Stored data:
+===+
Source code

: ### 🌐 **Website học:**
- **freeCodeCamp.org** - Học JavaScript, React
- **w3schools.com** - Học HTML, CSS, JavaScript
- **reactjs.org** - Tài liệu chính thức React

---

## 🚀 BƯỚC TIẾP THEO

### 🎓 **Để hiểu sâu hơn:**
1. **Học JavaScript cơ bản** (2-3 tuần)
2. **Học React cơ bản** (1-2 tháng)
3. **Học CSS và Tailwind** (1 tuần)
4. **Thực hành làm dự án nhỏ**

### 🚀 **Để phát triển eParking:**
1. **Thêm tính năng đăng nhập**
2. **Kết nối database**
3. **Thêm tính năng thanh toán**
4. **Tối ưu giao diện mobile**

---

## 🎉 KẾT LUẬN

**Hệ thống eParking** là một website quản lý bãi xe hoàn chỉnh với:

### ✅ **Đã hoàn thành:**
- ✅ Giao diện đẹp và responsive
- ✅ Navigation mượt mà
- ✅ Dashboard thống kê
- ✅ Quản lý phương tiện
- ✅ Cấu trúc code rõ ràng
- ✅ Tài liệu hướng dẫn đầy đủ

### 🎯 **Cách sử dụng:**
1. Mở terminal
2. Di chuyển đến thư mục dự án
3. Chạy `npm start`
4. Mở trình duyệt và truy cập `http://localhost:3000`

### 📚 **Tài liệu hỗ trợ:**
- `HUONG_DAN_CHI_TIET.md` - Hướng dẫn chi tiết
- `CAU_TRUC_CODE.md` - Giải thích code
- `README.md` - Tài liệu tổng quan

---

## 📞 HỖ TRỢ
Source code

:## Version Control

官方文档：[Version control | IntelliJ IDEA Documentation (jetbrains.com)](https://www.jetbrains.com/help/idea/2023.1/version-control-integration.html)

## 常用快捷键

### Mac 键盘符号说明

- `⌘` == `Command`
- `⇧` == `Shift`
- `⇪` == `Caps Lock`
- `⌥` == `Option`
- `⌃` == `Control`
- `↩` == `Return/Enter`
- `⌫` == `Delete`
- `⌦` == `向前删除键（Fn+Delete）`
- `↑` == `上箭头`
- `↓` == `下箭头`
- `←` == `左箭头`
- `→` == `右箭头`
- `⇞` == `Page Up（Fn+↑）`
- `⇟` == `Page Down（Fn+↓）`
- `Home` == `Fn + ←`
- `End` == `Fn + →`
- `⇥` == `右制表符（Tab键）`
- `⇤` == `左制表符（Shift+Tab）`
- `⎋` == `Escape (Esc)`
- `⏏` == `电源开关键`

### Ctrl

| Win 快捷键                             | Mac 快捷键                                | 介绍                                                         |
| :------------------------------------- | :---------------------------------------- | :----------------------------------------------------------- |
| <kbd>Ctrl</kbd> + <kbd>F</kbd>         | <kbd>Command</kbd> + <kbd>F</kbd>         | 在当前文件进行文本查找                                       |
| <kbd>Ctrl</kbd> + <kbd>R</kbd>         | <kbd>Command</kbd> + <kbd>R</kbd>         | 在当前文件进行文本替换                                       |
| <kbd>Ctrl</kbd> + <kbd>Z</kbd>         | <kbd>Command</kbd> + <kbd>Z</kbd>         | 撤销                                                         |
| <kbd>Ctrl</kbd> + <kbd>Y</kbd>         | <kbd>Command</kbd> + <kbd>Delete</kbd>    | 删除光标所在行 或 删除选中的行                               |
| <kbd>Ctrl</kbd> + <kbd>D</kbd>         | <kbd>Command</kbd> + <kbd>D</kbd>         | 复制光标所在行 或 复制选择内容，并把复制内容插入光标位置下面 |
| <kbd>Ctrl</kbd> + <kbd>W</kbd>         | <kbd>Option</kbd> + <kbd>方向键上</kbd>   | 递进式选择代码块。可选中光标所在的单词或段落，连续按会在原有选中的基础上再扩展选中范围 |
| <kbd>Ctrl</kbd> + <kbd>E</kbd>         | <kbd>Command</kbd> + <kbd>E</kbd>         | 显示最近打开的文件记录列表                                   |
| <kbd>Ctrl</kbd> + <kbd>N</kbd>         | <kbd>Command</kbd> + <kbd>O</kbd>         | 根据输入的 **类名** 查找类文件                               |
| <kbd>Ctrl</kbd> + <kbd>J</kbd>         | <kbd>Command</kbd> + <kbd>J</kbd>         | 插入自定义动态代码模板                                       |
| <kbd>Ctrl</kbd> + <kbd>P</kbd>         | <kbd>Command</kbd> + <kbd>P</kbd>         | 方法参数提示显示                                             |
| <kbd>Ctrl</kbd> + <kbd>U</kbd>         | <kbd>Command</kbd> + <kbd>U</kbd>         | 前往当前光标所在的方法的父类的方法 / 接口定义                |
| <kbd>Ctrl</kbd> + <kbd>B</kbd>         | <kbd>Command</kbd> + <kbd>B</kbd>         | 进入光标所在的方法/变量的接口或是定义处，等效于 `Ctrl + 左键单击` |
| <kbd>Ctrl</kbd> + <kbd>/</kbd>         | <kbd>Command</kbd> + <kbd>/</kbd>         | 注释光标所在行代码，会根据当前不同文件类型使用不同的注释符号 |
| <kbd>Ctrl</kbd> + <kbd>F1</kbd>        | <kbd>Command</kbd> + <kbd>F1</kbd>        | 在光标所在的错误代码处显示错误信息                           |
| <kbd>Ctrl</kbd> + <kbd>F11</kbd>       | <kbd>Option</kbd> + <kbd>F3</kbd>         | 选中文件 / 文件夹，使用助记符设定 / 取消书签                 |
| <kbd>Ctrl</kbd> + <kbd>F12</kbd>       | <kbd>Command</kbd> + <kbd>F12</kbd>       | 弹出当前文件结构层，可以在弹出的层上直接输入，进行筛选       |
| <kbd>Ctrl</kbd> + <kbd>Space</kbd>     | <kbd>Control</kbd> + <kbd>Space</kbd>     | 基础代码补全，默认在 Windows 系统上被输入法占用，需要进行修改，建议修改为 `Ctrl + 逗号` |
+===+
Reproduce, exactly as they stand in the data above, the lines from the one that holds "dẫn chi tiết" to the one that holds "<kbd>Ctrl</kbd> + <kbd>E</kbd>", inclusive.

- `HUONG_DAN_CHI_TIET.md` - Hướng dẫn chi tiết
- `CAU_TRUC_CODE.md` - Giải thích code
- `README.md` - Tài liệu tổng quan

---

## 📞 HỖ TRỢ
Source code

:## Version Control

官方文档：[Version control | IntelliJ IDEA Documentation (jetbrains.com)](https://www.jetbrains.com/help/idea/2023.1/version-control-integration.html)

## 常用快捷键

### Mac 键盘符号说明

- `⌘` == `Command`
- `⇧` == `Shift`
- `⇪` == `Caps Lock`
- `⌥` == `Option`
- `⌃` == `Control`
- `↩` == `Return/Enter`
- `⌫` == `Delete`
- `⌦` == `向前删除键（Fn+Delete）`
- `↑` == `上箭头`
- `↓` == `下箭头`
- `←` == `左箭头`
- `→` == `右箭头`
- `⇞` == `Page Up（Fn+↑）`
- `⇟` == `Page Down（Fn+↓）`
- `Home` == `Fn + ←`
- `End` == `Fn + →`
- `⇥` == `右制表符（Tab键）`
- `⇤` == `左制表符（Shift+Tab）`
- `⎋` == `Escape (Esc)`
- `⏏` == `电源开关键`

### Ctrl

| Win 快捷键                             | Mac 快捷键                                | 介绍                                                         |
| :------------------------------------- | :---------------------------------------- | :----------------------------------------------------------- |
| <kbd>Ctrl</kbd> + <kbd>F</kbd>         | <kbd>Command</kbd> + <kbd>F</kbd>         | 在当前文件进行文本查找                                       |
| <kbd>Ctrl</kbd> + <kbd>R</kbd>         | <kbd>Command</kbd> + <kbd>R</kbd>         | 在当前文件进行文本替换                                       |
| <kbd>Ctrl</kbd> + <kbd>Z</kbd>         | <kbd>Command</kbd> + <kbd>Z</kbd>         | 撤销                                                         |
| <kbd>Ctrl</kbd> + <kbd>Y</kbd>         | <kbd>Command</kbd> + <kbd>Delete</kbd>    | 删除光标所在行 或 删除选中的行                               |
| <kbd>Ctrl</kbd> + <kbd>D</kbd>         | <kbd>Command</kbd> + <kbd>D</kbd>         | 复制光标所在行 或 复制选择内容，并把复制内容插入光标位置下面 |
| <kbd>Ctrl</kbd> + <kbd>W</kbd>         | <kbd>Option</kbd> + <kbd>方向键上</kbd>   | 递进式选择代码块。可选中光标所在的单词或段落，连续按会在原有选中的基础上再扩展选中范围 |
| <kbd>Ctrl</kbd> + <kbd>E</kbd>         | <kbd>Command</kbd> + <kbd>E</kbd>         | 显示最近打开的文件记录列表                                   |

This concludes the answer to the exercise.